Task objective
Rewrite every text line in the listing below as a Markdown table with the columns "Row" and "Line", numbering the rows in order and skipping blank lines. Leave the pictures out of the table.

Dataset records
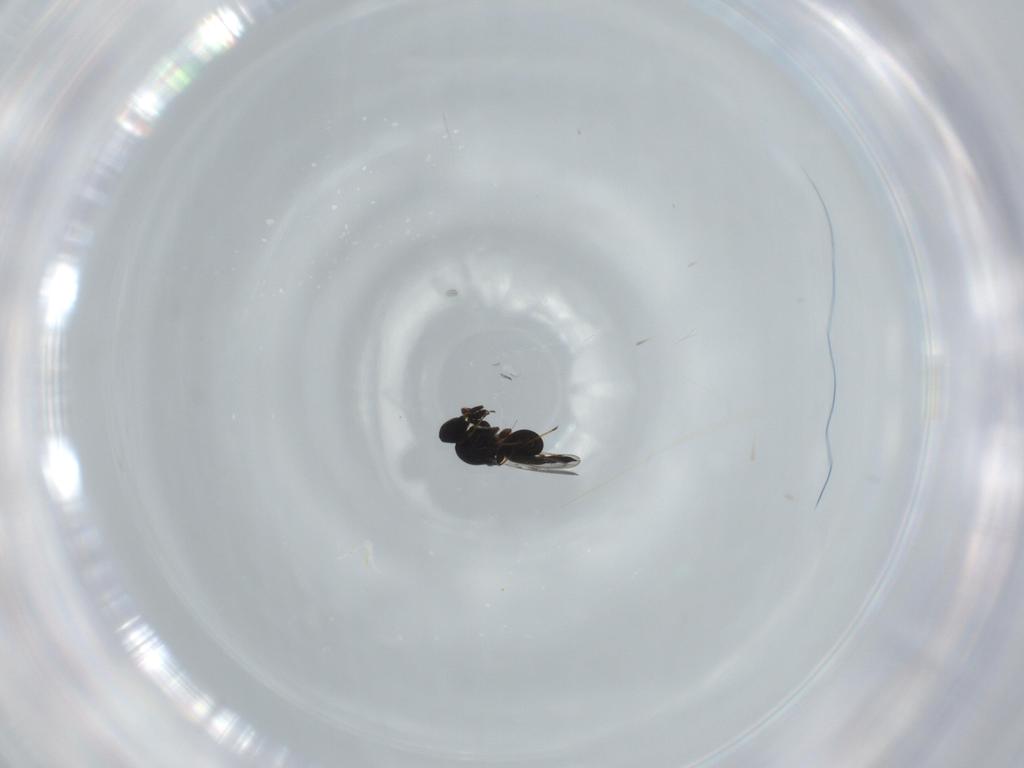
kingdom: Animalia
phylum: Arthropoda
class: Insecta
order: Hymenoptera
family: Platygastridae
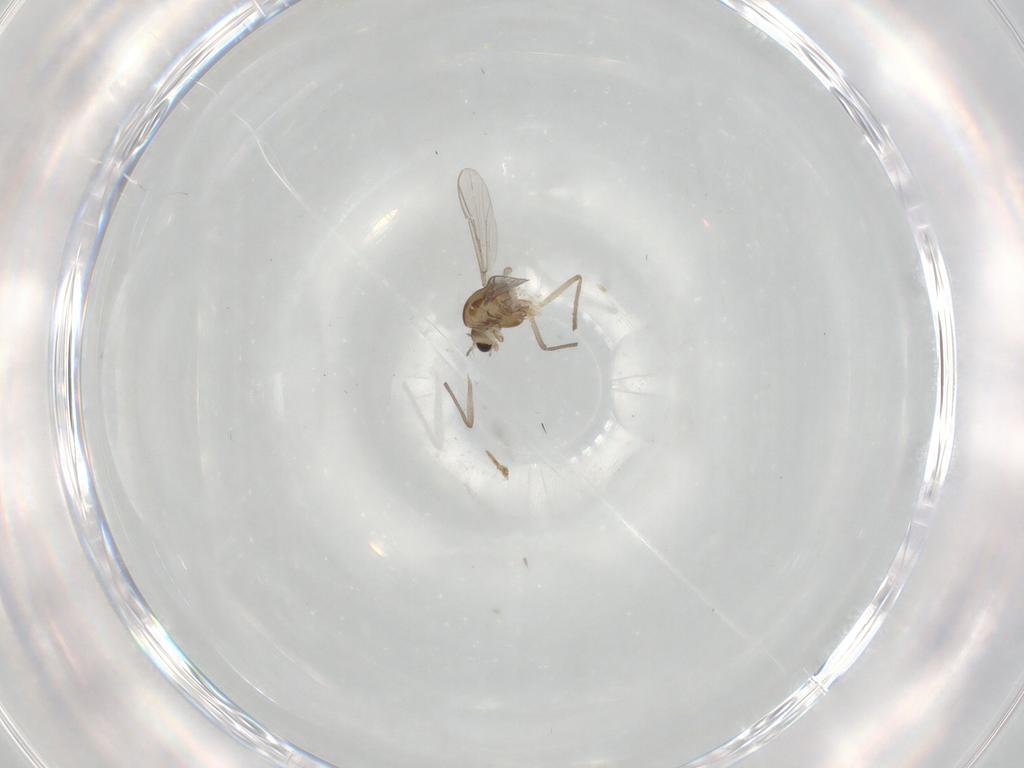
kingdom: Animalia
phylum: Arthropoda
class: Insecta
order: Diptera
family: Chironomidae
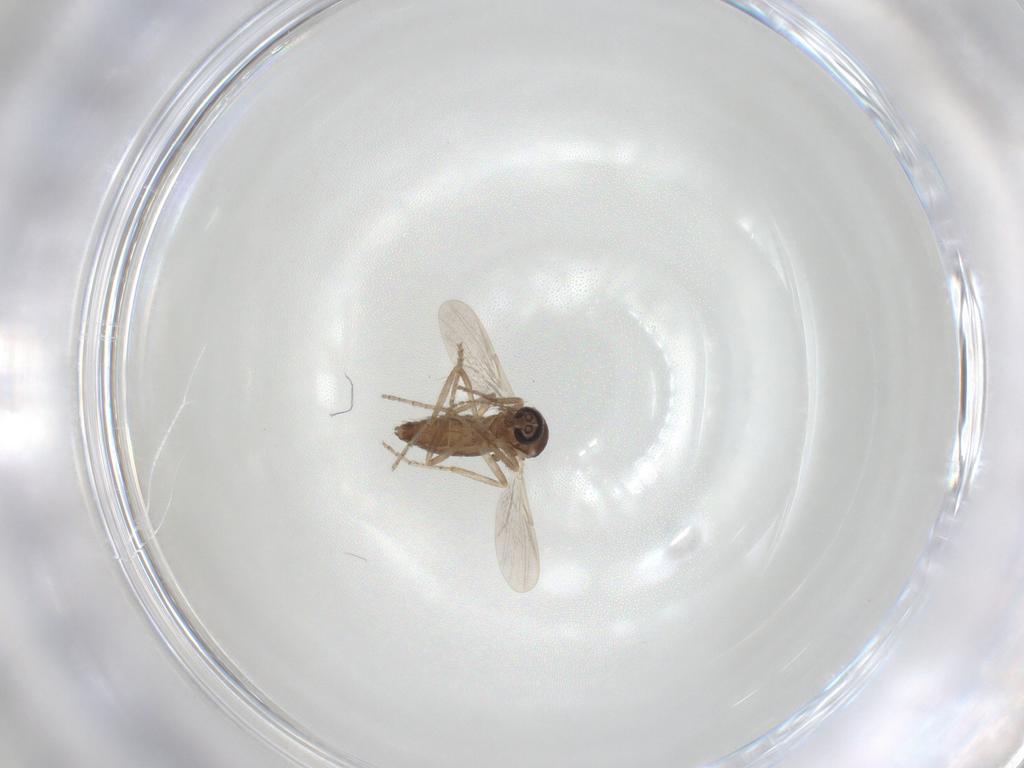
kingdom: Animalia
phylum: Arthropoda
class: Insecta
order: Diptera
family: Ceratopogonidae
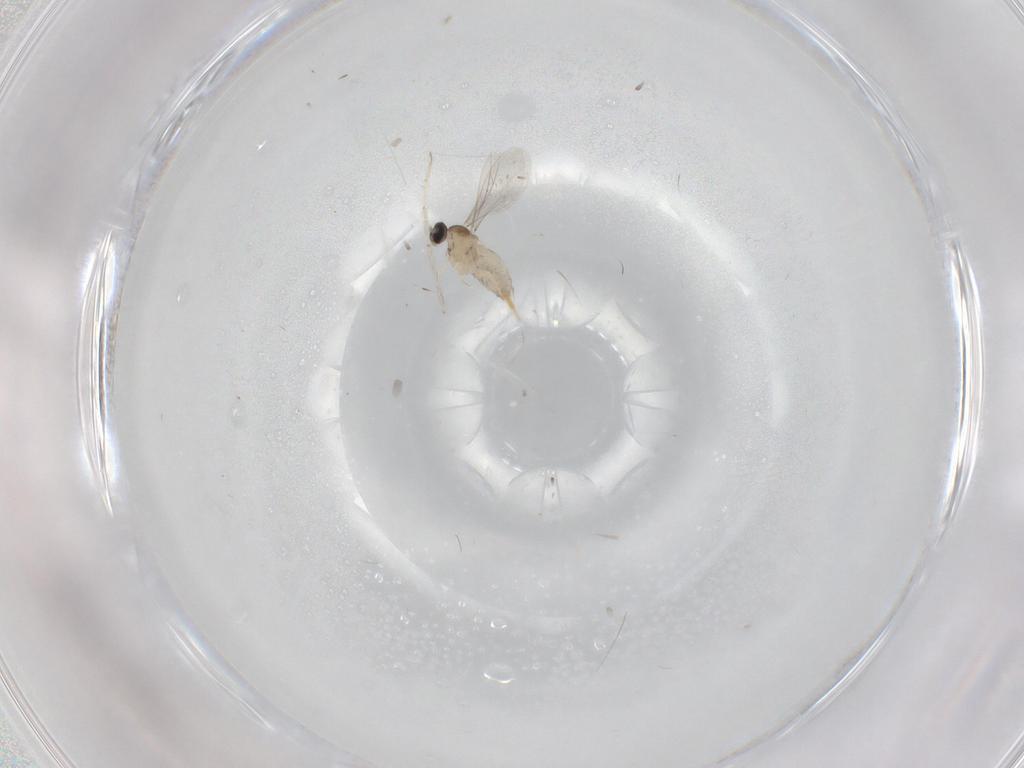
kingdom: Animalia
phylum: Arthropoda
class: Insecta
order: Diptera
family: Cecidomyiidae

Written reply
| Row | Line |
|---|---|
| 1 | kingdom: Animalia |
| 2 | phylum: Arthropoda |
| 3 | class: Insecta |
| 4 | order: Hymenoptera |
| 5 | family: Platygastridae |
| 6 | kingdom: Animalia |
| 7 | phylum: Arthropoda |
| 8 | class: Insecta |
| 9 | order: Diptera |
| 10 | family: Chironomidae |
| 11 | kingdom: Animalia |
| 12 | phylum: Arthropoda |
| 13 | class: Insecta |
| 14 | order: Diptera |
| 15 | family: Ceratopogonidae |
| 16 | kingdom: Animalia |
| 17 | phylum: Arthropoda |
| 18 | class: Insecta |
| 19 | order: Diptera |
| 20 | family: Cecidomyiidae |